It seems to me that we are increasingly an indoor society. We drive inside our cars which we park in garages which we access with a remote. We pick up our food at drive through windows, have goods delivered to our door – it makes me wonder how long could you really go without your foot actually touching earth.
Now I’m a farm girl and somehow that means I gotta touch grass occasionally. When I was in college – my first experience in the big city and surrounded by asphalt – I would get homesick for grass, I would crave the sun and wind on my face. That’s never really left me yet I find myself getting caught up in running the house and running errands and my time walking in the woods or sitting in green pastures is frittered away.
Last week I did find the opportunity to sit out under the great night sky and watch the Orionid Meteor Shower and it renewed my need for open skies and fresh air. I was out there at 5 a.m. and it was pretty chilly but it was wonderful. My children were a little slower to join me but when they finally got out there they too could see the wonder of God’s work in the heavens and the cold faded into the background.
I look at the vast expanse of space and see simple things (bright lights, twinkly stars, beauty). But my husband was explaining how to navigate by the stars and teaching the children that men have been doing that for centuries, in fact they set out in tiny wooden ships across unknown waters guided only by those stars. I’m way more comfortable marking my way by the rising of the sun against a mountain, unique trees or rock formations and other landmarks. But never have I faced West and just started walking with no hope of a road sign or GPS signal.

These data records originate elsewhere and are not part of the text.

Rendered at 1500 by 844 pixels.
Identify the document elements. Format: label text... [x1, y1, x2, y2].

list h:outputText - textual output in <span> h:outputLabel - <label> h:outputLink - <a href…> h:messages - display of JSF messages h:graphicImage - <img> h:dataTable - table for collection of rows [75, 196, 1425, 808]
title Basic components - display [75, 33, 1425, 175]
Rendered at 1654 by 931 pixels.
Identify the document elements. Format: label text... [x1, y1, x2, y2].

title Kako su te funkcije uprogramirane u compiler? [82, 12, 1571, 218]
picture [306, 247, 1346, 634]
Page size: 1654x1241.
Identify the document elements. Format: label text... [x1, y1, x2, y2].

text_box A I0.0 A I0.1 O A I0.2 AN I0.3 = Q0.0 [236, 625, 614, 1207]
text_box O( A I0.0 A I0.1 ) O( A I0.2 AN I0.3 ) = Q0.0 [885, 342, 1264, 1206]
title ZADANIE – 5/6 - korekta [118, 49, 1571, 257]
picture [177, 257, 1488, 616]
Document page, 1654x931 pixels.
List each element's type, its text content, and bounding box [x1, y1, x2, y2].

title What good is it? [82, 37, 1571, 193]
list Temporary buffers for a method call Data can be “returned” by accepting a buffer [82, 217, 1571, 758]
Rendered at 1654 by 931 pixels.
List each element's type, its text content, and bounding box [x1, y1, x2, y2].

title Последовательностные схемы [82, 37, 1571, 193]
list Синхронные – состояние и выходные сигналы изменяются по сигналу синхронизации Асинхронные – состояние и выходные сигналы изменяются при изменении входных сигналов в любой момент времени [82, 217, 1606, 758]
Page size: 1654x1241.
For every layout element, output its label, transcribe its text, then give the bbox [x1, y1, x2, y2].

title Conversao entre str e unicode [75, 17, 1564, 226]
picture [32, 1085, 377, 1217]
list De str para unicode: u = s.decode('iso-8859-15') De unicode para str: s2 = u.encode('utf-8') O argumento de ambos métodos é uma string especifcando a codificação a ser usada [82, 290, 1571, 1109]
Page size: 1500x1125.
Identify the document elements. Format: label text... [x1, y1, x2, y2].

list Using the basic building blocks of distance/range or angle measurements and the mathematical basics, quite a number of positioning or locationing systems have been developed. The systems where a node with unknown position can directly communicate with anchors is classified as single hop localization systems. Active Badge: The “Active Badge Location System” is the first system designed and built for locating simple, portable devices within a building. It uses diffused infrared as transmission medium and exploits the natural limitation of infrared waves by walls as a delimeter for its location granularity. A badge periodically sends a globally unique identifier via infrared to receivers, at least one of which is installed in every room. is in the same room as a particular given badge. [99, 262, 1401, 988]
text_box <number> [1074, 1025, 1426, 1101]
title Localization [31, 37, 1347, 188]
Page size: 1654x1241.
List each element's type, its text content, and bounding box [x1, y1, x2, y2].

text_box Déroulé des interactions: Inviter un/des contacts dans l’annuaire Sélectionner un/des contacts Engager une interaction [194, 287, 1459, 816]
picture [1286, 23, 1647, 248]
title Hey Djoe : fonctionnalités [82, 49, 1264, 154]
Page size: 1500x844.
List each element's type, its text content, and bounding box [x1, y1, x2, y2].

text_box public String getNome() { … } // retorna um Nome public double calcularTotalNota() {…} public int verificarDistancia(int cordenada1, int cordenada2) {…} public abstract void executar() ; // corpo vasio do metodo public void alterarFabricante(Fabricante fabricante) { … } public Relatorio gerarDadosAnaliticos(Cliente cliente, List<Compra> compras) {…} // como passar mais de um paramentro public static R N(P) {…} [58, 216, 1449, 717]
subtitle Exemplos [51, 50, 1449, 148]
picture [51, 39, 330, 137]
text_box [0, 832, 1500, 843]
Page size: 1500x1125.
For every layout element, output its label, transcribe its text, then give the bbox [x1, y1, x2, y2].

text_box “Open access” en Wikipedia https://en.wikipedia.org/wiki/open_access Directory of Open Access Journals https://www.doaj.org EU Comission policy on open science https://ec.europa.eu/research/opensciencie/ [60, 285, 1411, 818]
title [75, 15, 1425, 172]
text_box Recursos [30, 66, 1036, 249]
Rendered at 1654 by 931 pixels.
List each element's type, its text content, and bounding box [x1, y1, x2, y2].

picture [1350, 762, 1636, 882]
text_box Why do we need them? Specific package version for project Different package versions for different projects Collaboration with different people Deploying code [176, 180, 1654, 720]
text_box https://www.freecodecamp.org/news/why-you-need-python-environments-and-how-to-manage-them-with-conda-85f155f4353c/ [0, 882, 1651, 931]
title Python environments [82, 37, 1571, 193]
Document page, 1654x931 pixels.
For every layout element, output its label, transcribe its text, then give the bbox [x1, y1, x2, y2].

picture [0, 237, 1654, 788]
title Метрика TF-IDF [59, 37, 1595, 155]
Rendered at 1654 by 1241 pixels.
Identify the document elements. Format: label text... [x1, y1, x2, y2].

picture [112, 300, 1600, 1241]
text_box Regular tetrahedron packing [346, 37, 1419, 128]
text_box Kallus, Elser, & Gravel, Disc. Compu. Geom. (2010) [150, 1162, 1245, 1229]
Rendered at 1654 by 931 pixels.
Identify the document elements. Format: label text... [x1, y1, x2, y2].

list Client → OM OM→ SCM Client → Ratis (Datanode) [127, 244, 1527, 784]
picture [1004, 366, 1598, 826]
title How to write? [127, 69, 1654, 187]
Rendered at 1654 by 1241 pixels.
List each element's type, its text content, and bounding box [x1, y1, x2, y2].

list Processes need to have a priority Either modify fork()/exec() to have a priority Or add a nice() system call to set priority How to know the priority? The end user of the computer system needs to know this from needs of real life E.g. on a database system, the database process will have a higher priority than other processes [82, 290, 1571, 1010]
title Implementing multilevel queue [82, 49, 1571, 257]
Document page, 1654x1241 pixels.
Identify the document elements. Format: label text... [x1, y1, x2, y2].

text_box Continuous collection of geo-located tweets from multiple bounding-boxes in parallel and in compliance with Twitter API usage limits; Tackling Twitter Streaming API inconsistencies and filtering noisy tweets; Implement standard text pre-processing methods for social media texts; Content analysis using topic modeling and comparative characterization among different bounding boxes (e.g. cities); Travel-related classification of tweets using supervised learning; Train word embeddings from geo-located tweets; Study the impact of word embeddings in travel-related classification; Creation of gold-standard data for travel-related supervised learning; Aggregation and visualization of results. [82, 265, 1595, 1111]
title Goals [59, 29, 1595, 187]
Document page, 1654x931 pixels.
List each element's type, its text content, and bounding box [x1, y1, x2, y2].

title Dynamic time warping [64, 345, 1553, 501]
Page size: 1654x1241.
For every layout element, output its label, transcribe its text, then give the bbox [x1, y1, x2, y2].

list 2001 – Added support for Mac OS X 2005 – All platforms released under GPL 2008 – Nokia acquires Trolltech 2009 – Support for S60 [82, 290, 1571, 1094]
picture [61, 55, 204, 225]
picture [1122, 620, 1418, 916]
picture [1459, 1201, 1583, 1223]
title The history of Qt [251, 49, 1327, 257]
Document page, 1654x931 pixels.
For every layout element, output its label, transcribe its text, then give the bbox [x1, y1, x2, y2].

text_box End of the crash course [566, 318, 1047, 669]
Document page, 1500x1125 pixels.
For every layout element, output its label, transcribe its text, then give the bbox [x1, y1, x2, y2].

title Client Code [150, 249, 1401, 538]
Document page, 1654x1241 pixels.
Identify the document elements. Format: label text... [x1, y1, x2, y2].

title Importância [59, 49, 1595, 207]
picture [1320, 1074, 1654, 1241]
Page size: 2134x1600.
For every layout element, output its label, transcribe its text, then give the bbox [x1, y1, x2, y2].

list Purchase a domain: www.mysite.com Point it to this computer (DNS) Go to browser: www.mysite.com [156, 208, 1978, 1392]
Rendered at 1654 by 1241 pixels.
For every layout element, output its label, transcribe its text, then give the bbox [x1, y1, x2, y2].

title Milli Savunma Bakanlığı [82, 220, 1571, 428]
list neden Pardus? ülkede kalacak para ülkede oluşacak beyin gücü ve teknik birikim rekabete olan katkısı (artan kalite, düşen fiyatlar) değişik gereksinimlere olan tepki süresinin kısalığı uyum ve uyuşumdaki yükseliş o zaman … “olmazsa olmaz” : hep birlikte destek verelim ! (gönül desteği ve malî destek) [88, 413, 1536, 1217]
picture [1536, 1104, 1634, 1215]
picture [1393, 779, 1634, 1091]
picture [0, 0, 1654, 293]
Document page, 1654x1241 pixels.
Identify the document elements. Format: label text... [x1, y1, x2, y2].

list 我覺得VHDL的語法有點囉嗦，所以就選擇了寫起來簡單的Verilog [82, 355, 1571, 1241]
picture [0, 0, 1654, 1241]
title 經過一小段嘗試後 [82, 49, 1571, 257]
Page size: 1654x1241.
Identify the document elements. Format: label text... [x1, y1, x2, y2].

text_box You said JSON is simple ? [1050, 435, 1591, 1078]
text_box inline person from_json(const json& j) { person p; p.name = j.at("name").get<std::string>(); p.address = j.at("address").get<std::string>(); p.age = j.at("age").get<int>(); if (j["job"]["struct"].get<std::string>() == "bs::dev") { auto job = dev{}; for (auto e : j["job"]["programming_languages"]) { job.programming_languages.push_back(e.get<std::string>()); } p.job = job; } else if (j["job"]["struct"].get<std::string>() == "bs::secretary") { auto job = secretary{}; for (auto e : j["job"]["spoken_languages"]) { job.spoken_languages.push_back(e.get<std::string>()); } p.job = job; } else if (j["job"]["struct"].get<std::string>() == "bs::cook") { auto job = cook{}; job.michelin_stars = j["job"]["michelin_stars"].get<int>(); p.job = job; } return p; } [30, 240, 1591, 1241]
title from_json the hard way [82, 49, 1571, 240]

Those generations that went before were so brave. Sure some immigrants were practically chased from their homes and they may not have been any more fearless than I when they climbed into the hold of a ship and drifted out to sea. And the westward migration was driven by a quest for fortune, for a better life. Still there were women who left everything they knew with no hope of ever seeing it again. They left parents, siblings and friends. They lived in a day when letters were their only hope of communication and regular mail deliveries were still a century away. Yet that same bright sky I sat under just last week blanketed those adventurers so long ago; the same stars twinkled at them.
I’ve been mourning the losses of several elderly relatives lately as I feel like so much history dies with them. There are so many stories I haven’t heard and documented. There are so many people I will never know from their memories. Realizing the constancy of things like the night sky is somehow a comfort, isn’t it?